You are both considered very tall light heavyweights at 6’4. Do you prefer to fight guys your height or shorter or at this level it doesn’t matter?

Dominick Reyes: So, each different body type has different challenges. There are different ways to attack a shorter guy. There are different ways to attack a taller guy. There are different dangers from both of em. For instance, a shorter guy, it’s easier for them to shoot on you. Or it’s easier for them to get underneath your punches. Whereas a taller guy, it’s a little harder for them to get underneath you. But they have more range and if they know how to fight right, and they use their range properly, then it’s athleticism, range, dynamic… then you get, Jon Jones and guys like myself. Taller is better.

You have to respect his accomplishments and his skill set when you’re in there with him, but at the same time…

Dominick Reyes: (Cutting in) Not really! When I’m in there I don’t have to respect anything. And I’m not going to respect anything.

No doubt. I guess what I’m saying is, Anthony Smith showed him way too much respect, it’s like you have to forget who he is and just go for it.

Dominick Reyes: To relate to people, it’s like football. You grew up with someone and they are your best friend. You grew up playing football together, he goes to a rival high school. When you guys play, are you guys friends? Do you respect him? Hell no! Hell no! Every chance I get to crack this fool, I’m going to crack him. It’s the same exact thing.

Have you even wrapped your mind around the fact that on February 8th, Dana White could be wrapping that title around your waist and Bruce Buffer could be saying, “The new UFC light heavyweight champion of the world, Dominick Reyes!”

Dominick Reyes: Dude… I haven’t even thought about that yet, man. It’s so crazy. I’ve been in the UFC for 3-years and training for 6. I have been training my whole life, but in MMA for 6-years. Dude, I’m on like the best ride ever. I’m riding this wave, man and I’m on it.

Daniel Cormier told me that the hardest thing about fighting Jon Jones is that he throws so much at you that you constantly have to think the entire time you’re in there with him. Being technical with him is great, but I’m sure somewhere in the back of your mind you know at some point during this fight, you’re going to have to just fight him.

Dominick Reyes: Yes! Absolutely! I learned that lesson when I fought, Volkan [Oezdemir]. Against Volkan, I was worried about this. Because he had tremendous power. I had never really fought a guy with that much power, except for [Jared] Cannonier and I finished him in the first. We’re fighting and he breaks my nose, and I’m trying to be tactical and stick and move. I’m trying to be a boxer. And then, I reached a point in the fight where I’m like, “Man, fuck this, I’m about to bring it to this guy.” And from that point on, I realized it doesn’t matter. It’s about what you do. It’s not about what they do. All the other bullshit is just bullshit.

What separates you from Jon Jones on February 8th that will get your hand raised?

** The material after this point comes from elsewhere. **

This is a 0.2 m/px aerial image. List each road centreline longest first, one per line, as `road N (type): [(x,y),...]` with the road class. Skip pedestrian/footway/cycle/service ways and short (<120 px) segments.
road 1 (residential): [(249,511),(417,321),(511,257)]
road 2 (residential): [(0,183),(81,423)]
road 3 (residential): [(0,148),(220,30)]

Dominick Reyes: I think the fact that I’m a true athlete. I was very successful in all of the ball sports coming up. All the other stuff… I was very successful. I consider myself a true athlete. He’s a good athlete, yes, but I think I’m better. I think my youth and my athleticism is going to win me this fight.

You are very confident, and you are a nice guy. You have already offered him a rematch after you defeat him for his belt (laughing).

Dominick Reyes: (Laughing). Knock him down, “Get up, let’s do it again.”

I appreciate the time; I can’t wait to see this fight and good luck during training camp. Is there anything else you would like to add?

Dominick Reyes: Thank you for having me on the show. Thanks to all of my supporters and friends and family. Much love, guys.